Information given:
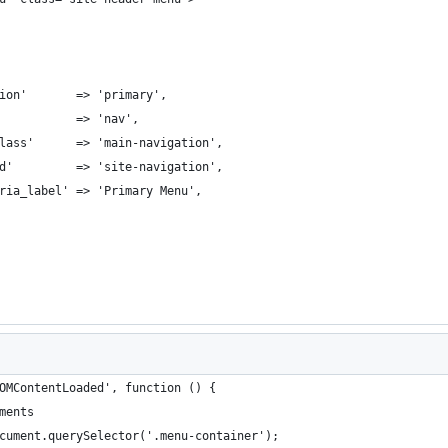
ion'       => 'primary',
           => 'nav',
lass'      => 'main-navigation',
d'         => 'site-navigation',
ria_label' => 'Primary Menu',
OMContentLoaded', function () {
ements
ocument.querySelector('.menu-container');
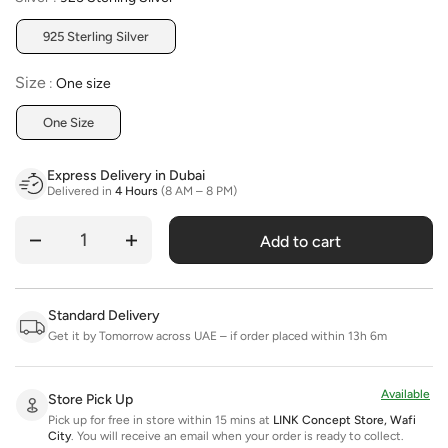
925 Sterling Silver
Size
Size
:
One size
One Size
Express Delivery in Dubai
Delivered in
4 Hours
(8 AM – 8 PM)
Add to cart
Quantity
Standard Delivery
Get it by Tomorrow across UAE – if order placed within 13h 6m
Available
Store Pick Up
Pick up for free in store within 15 mins at
LINK Concept Store, Wafi
City
.
You will receive an email when your order is ready to collect.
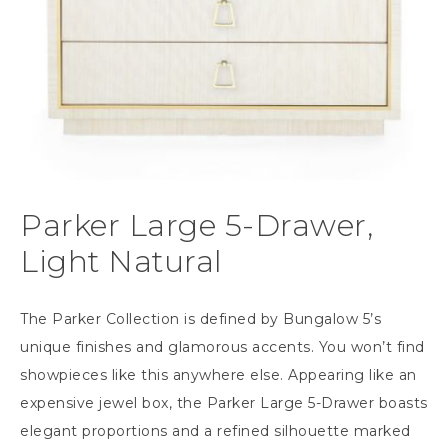
Parker Large 5-Drawer,
Light Natural
The Parker Collection is defined by Bungalow 5’s
unique finishes and glamorous accents. You won’t find
showpieces like this anywhere else. Appearing like an
expensive jewel box, the Parker Large 5-Drawer boasts
elegant proportions and a refined silhouette marked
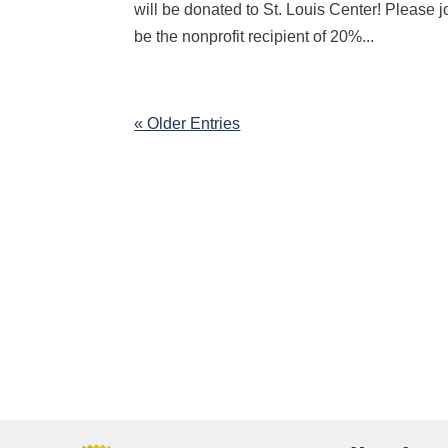
will be donated to St. Louis Center! Please
be the nonprofit recipient of 20%...
« Older Entries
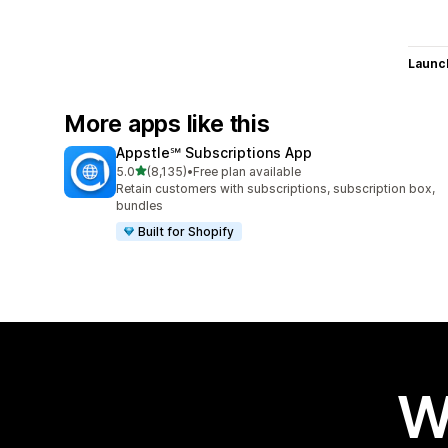
Launc
More apps like this
Appstle℠ Subscriptions App
out of 5 stars
5.0
(8,135)
•
Free plan available
8135 total reviews
Retain customers with subscriptions, subscription box,
bundles
Built for Shopify
W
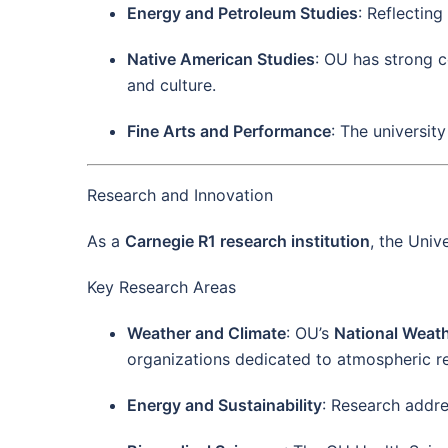
Energy and Petroleum Studies
: Reflectin
Native American Studies
: OU has strong c
and culture.
Fine Arts and Performance
: The universit
Research and Innovation
As a
Carnegie R1 research institution
, the Univ
Key Research Areas
Weather and Climate
: OU’s
National Weat
organizations dedicated to atmospheric r
Energy and Sustainability
: Research addre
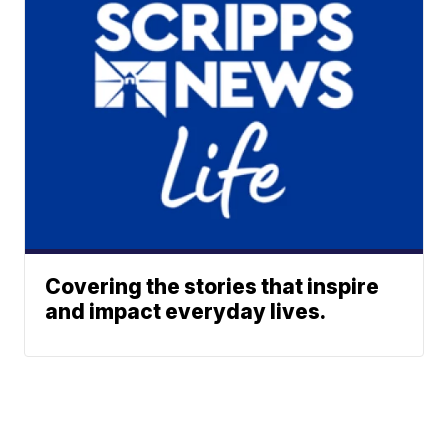
Covering the stories that inspire
and impact everyday lives.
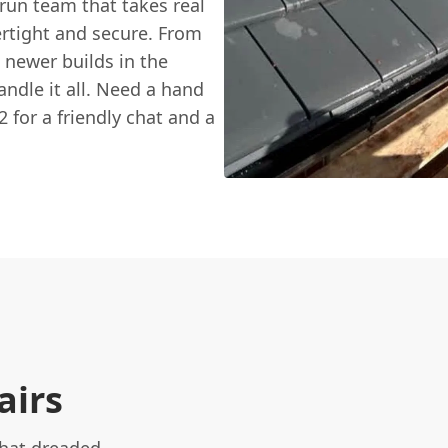
run team that takes real
rtight and secure. From
e newer builds in the
andle it all. Need a hand
 for a friendly chat and a
airs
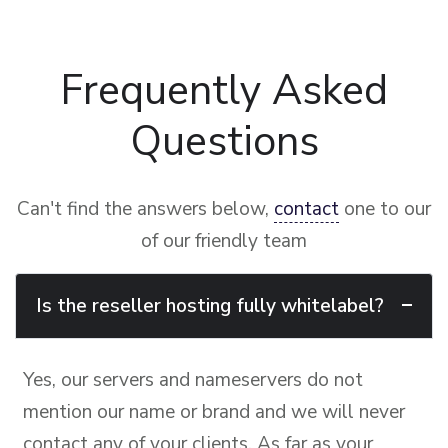
Frequently Asked
Questions
Can't find the answers below,
contact
one to our
of our friendly team
Is the reseller hosting fully whitelabel?
Yes, our servers and nameservers do not
mention our name or brand and we will never
contact any of your clients. As far as your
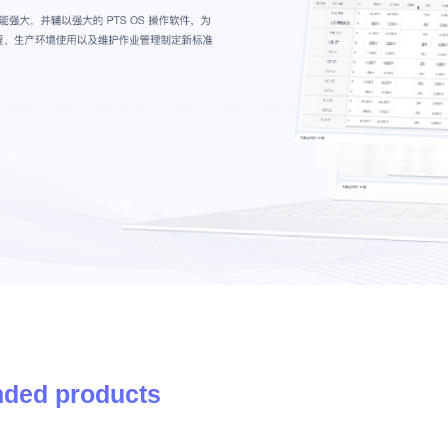
ded products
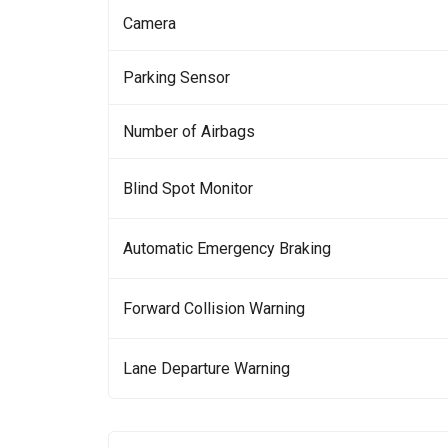
Camera
Parking Sensor
Number of Airbags
Blind Spot Monitor
Automatic Emergency Braking
Forward Collision Warning
Lane Departure Warning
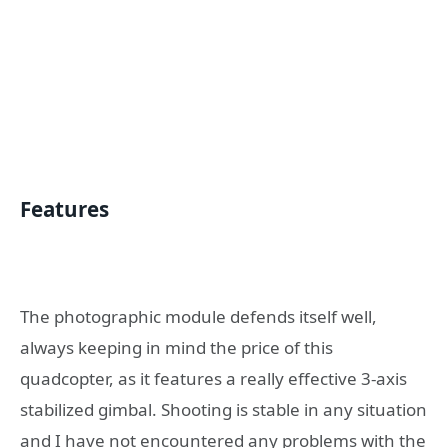
Features
The photographic module defends itself well,
always keeping in mind the price of this
quadcopter, as it features a really effective 3-axis
stabilized gimbal. Shooting is stable in any situation
and I have not encountered any problems with the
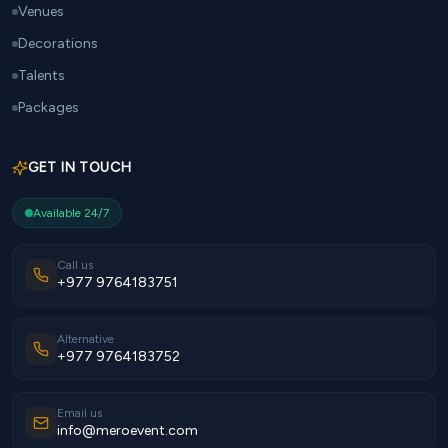
Venues
Decorations
Talents
Packages
GET IN TOUCH
Available 24/7
Call us
+977 9764183751
Alternative
+977 9764183752
Email us
info@meroevent.com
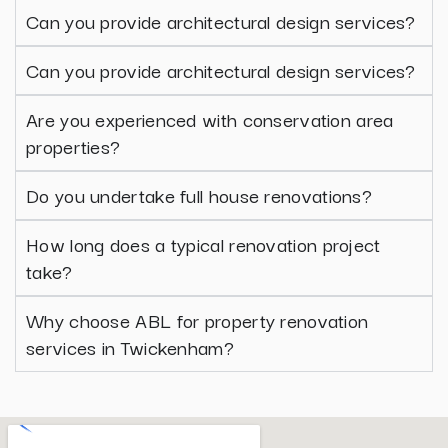
Can you provide architectural design services?
Can you provide architectural design services?
Are you experienced with conservation area
properties?
Do you undertake full house renovations?
How long does a typical renovation project
take?
Why choose ABL for property renovation
services in Twickenham?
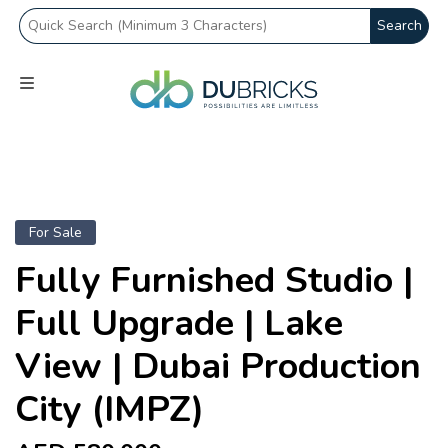
Search
For Sale
Fully Furnished Studio |
Full Upgrade | Lake
View | Dubai Production
City (IMPZ)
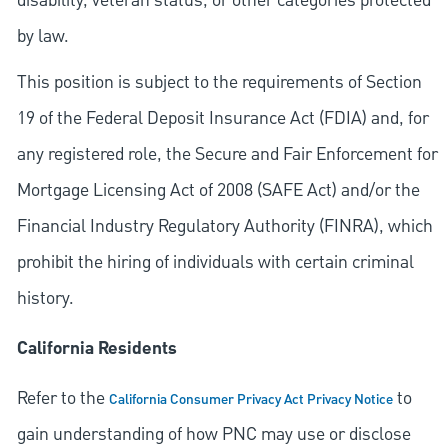
disability, veteran status, or other categories protected
by law.
This position is subject to the requirements of Section
19 of the Federal Deposit Insurance Act (FDIA) and, for
any registered role, the Secure and Fair Enforcement for
Mortgage Licensing Act of 2008 (SAFE Act) and/or the
Financial Industry Regulatory Authority (FINRA), which
prohibit the hiring of individuals with certain criminal
history.
California Residents
Refer to the
to
California Consumer Privacy Act Privacy Notice
gain understanding of how PNC may use or disclose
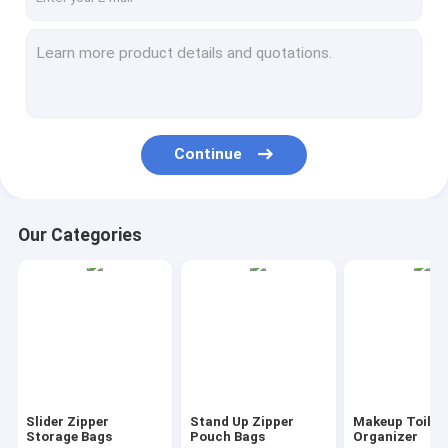
Continue
Our Categories
Slider Zipper
Stand Up Zipper
Makeup Toilet
Storage Bags
Pouch Bags
Organizer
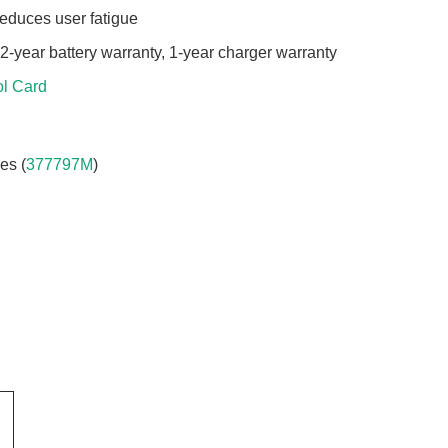
 reduces user fatigue
 2-year battery warranty, 1-year charger warranty
l Card
es (
377797M
)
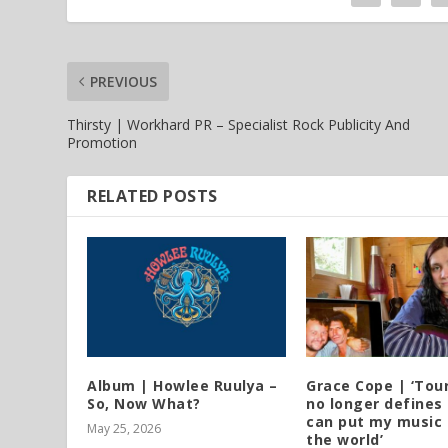
PREVIOUS
Thirsty | Workhard PR – Specialist Rock Publicity And
Promotion
RELATED POSTS
Album | Howlee Ruulya –
Grace Cope | ‘Tou
So, Now What?
no longer defines 
can put my music 
May 25, 2026
the world’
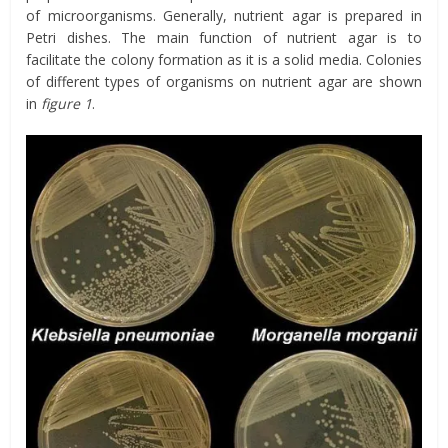
of microorganisms. Generally, nutrient agar is prepared in
Petri dishes. The main function of nutrient agar is to
facilitate the colony formation as it is a solid media. Colonies
of different types of organisms on nutrient agar are shown
in
figure
1
.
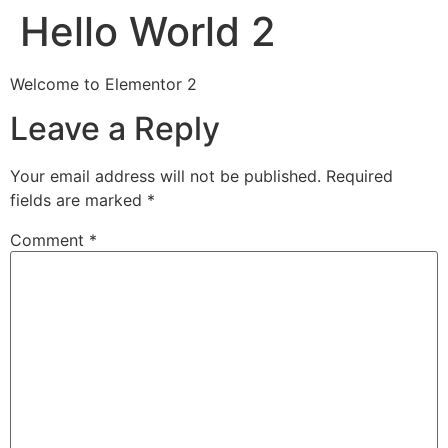
Hello World 2
Welcome to Elementor 2
Leave a Reply
Your email address will not be published.
Required
fields are marked
*
Comment
*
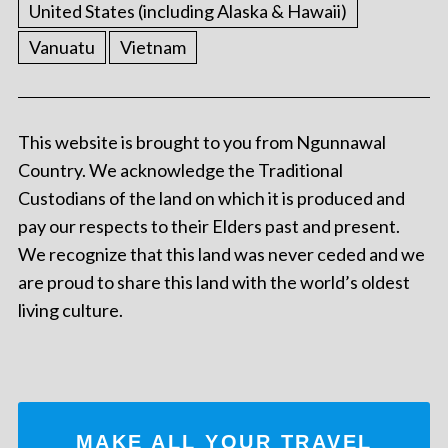
United States (including Alaska & Hawaii)
Vanuatu
Vietnam
This website is brought to you from Ngunnawal
Country. We acknowledge the Traditional
Custodians of the land on which it is produced and
pay our respects to their Elders past and present.
We recognize that this land was never ceded and we
are proud to share this land with the world’s oldest
living culture.
MAKE ALL YOUR TRAVEL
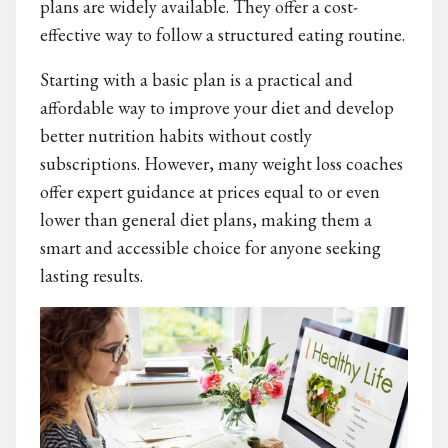
plans are widely available. They offer a cost-
effective way to follow a structured eating routine.
Starting with a basic plan is a practical and
affordable way to improve your diet and develop
better nutrition habits without costly
subscriptions. However, many weight loss coaches
offer expert guidance at prices equal to or even
lower than general diet plans, making them a
smart and accessible choice for anyone seeking
lasting results.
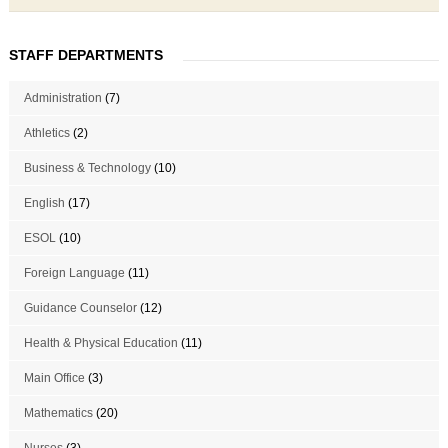
STAFF DEPARTMENTS
Administration
(7)
Athletics
(2)
Business & Technology
(10)
English
(17)
ESOL
(10)
Foreign Language
(11)
Guidance Counselor
(12)
Health & Physical Education
(11)
Main Office
(3)
Mathematics
(20)
Nurses
(3)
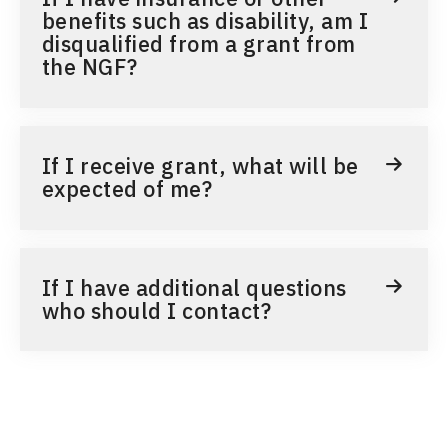
benefits such as disability, am I
disqualified from a grant from
the NGF?
If I receive grant, what will be
expected of me?
If I have additional questions
who should I contact?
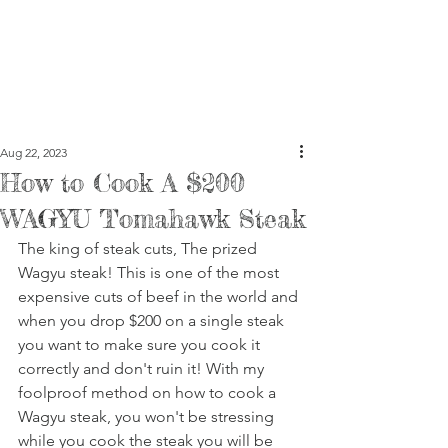
Aug 22, 2023
How to Cook A $200
WAGYU Tomahawk Steak
The king of steak cuts, The prized 
Wagyu steak! This is one of the most 
expensive cuts of beef in the world and 
when you drop $200 on a single steak 
you want to make sure you cook it 
correctly and don't ruin it! With my 
foolproof method on how to cook a 
Wagyu steak, you won't be stressing 
while you cook the steak you will be 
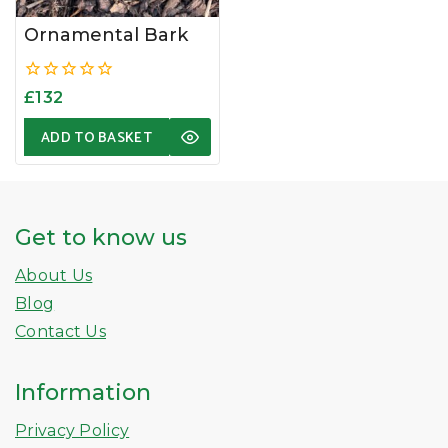
Ornamental Bark
0
£
132
out
of
ADD TO BASKET
5
Get to know us
About Us
Blog
Contact Us
Information
Privacy Policy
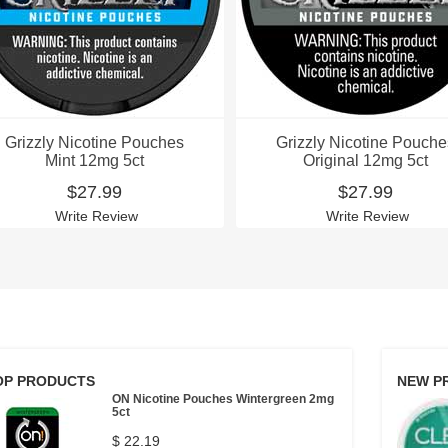
Grizzly Nicotine Pouches
Grizzly Nicotine Pouche
Mint 12mg 5ct
Original 12mg 5ct
$27.99
$27.99
Write Review
Write Review
OP PRODUCTS
NEW P
ON Nicotine Pouches Wintergreen 2mg
5ct
$ 22.19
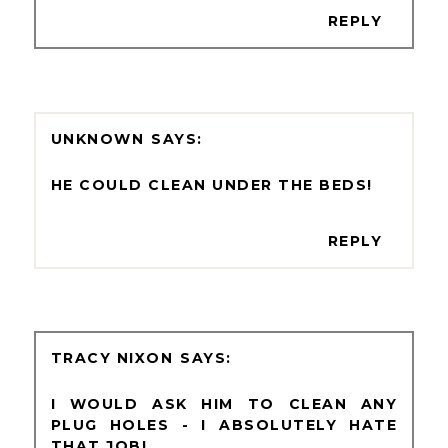
REPLY
UNKNOWN
HE COULD CLEAN UNDER THE BEDS!
REPLY
TRACY NIXON
I WOULD ASK HIM TO CLEAN ANY
PLUG HOLES - I ABSOLUTELY HATE
THAT JOB!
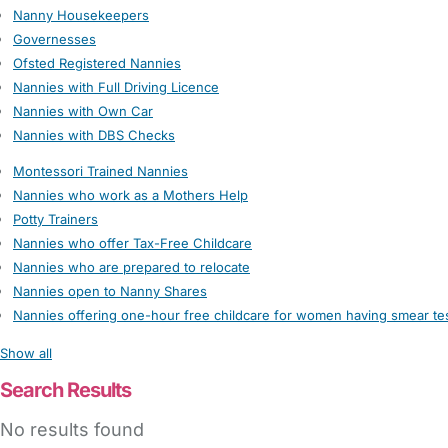
Nanny Housekeepers
Governesses
Ofsted Registered Nannies
Nannies with Full Driving Licence
Nannies with Own Car
Nannies with DBS Checks
Montessori Trained Nannies
Nannies who work as a Mothers Help
Potty Trainers
Nannies who offer Tax-Free Childcare
Nannies who are prepared to relocate
Nannies open to Nanny Shares
Nannies offering one-hour free childcare for women having smear te
Show all
Search Results
No results found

Your instructions: Edit the lines of the records starting with the line containing "Covering the stories that inspire" and continuing through the line containing "and I have not", replacing "quadcopter" with "drone" and changing nothing else. Return only those lines, without the pictures.

Task result:
Covering the stories that inspire
and impact everyday lives.
run team that takes real
rtight and secure. From
e newer builds in the
andle it all. Need a hand
 for a friendly chat and a
airs
Frequently Asked
Questions
Can't find the answers below,
contact
one to our
of our friendly team
Is the reseller hosting fully whitelabel?
Yes, our servers and nameservers do not
mention our name or brand and we will never
contact any of your clients. As far as your
ded products
Camera
Parking Sensor
Number of Airbags
Blind Spot Monitor
Automatic Emergency Braking
Forward Collision Warning
Lane Departure Warning
Features
The photographic module defends itself well,
always keeping in mind the price of this
drone, as it features a really effective 3-axis
stabilized gimbal. Shooting is stable in any situation
and I have not encountered any problems with the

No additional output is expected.